Emotionally Focused Therapy can be done with individuals, couples, and whole family systems. However, despite the theory’s versatility, it does look a bit different in each of those areas as far as how treatment is done.
Four Categories of Emotionally-Related Problems
For individuals, the therapist will first explore the origin of emotionally related problems which can fall into four categories: avoiding emotions, being unable to regulate emotions, maladaptive emotional responses, or difficulty with developing meaning behind experiences. These patterns or problems typically develop from patterns that were formed within the ways we learned about emotions and how to respond to them when we feel a particular one. Once origins are determined, the therapist can then explore different types of emotional responses based on their discoveries in exploring the origin.
- Are these responses based on primary adaptations, for instance, getting sad when you experience loss?
- Are they maladaptive and served you at some point but no longer serve you?
- Are they secondary in the ways that you’re feeling something in response to another emotion, like feeling helpless in response to feeling loss.
- Are these responses instrumental in that you learned that if you do a particular thing it will elicit a particular emotional response from you or from others.
Once the origin and response is explored, the therapist will then give the client various tasks in various areas including: empathy based, relational based, experiencing tasks, reprocessing tasks and action tasks.
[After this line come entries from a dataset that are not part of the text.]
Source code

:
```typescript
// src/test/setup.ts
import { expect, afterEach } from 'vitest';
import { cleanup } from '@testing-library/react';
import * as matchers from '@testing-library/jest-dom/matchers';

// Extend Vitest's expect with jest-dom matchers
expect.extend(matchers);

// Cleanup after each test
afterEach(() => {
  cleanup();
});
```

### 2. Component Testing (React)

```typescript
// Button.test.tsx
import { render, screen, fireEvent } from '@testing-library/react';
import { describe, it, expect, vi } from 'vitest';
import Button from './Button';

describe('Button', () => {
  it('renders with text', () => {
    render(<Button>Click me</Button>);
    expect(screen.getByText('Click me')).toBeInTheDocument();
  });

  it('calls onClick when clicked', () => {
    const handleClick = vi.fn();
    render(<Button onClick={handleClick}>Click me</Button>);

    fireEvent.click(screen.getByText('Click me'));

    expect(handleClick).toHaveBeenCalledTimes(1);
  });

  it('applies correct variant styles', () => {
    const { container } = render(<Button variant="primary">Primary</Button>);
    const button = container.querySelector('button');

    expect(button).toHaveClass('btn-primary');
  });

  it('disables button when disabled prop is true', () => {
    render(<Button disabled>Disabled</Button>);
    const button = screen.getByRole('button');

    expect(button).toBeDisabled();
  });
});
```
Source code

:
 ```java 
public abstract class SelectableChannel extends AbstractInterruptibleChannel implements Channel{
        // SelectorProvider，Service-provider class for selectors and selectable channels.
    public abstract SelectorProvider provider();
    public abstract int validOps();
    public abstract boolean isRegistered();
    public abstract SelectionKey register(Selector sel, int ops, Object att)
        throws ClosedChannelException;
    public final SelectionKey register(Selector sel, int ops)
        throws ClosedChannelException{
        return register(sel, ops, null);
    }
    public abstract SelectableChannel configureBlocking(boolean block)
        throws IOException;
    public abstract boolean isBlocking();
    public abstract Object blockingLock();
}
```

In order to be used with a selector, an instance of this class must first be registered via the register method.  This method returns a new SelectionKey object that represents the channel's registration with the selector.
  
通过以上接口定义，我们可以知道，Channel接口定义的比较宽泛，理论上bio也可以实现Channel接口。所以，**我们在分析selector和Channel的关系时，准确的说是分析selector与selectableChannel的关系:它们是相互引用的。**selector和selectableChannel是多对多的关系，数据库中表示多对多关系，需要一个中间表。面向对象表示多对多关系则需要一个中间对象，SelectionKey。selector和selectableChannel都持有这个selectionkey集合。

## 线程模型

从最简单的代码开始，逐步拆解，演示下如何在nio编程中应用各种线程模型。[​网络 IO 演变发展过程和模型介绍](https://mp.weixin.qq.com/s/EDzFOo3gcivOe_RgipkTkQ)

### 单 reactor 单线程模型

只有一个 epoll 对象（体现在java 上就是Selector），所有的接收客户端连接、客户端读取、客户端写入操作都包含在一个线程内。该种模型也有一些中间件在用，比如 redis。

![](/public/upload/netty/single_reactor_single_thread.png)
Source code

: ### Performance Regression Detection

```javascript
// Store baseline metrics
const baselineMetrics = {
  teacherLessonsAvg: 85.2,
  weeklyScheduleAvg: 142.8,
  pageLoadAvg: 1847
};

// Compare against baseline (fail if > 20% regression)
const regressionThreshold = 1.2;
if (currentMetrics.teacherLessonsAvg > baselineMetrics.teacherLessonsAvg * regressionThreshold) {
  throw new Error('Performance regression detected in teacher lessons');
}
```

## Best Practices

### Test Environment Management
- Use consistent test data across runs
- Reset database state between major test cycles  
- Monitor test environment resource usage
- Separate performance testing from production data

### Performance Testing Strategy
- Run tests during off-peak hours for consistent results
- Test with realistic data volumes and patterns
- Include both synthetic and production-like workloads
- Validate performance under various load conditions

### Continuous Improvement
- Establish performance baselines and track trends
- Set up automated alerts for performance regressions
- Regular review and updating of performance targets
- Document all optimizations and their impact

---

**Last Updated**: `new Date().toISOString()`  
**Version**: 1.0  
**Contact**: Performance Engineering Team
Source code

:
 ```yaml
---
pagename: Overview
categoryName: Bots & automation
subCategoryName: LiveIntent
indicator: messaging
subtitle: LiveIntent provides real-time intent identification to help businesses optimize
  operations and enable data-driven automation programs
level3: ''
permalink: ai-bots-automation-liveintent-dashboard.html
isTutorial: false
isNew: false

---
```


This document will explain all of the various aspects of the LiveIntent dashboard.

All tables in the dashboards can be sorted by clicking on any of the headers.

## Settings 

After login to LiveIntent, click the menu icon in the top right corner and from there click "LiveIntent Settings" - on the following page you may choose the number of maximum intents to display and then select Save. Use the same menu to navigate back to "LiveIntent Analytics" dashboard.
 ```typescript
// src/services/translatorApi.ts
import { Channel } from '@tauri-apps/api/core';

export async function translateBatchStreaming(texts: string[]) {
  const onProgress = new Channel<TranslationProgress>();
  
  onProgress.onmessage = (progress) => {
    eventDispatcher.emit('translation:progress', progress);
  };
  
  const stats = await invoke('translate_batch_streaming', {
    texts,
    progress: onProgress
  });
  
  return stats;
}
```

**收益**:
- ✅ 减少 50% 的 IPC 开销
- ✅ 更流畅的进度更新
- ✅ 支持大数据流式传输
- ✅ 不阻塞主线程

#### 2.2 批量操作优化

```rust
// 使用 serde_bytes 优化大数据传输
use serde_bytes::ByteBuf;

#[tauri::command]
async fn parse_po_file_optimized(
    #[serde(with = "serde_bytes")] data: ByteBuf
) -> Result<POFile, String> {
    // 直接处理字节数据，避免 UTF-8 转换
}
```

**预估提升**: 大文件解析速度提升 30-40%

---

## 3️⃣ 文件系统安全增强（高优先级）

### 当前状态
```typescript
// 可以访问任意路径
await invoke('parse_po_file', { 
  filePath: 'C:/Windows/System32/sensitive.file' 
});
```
These tasks will assist the client in developing new appropriate or healthier emotional responses.
For couples and family therapy, the process is similar but slightly different as the therapist must balance multiple emotional responses between a couple or family members. The first thing a client can expect in these types of sessions is the therapist to de-escalate, assess and stabilize the emotions between the clients. This will look like the therapist understanding the couple or family’s positive and negative interactions and joining them to unite against the problem rather than each other.
The next stage then examines how to restructure and, oftentimes, widen the emotional experiences of the clients so that they can accept each other’s experiences and emotions rather than using them as barriers to communication and connection.
Finally, the therapist will help the clients integrate and solidify these new patterns of communication and emotional connection into their relationships. Overall, whether in individual, couples, or family client systems, emotionally focused therapy can help recognize maladaptive emotional responses and replace them with adaptive ones.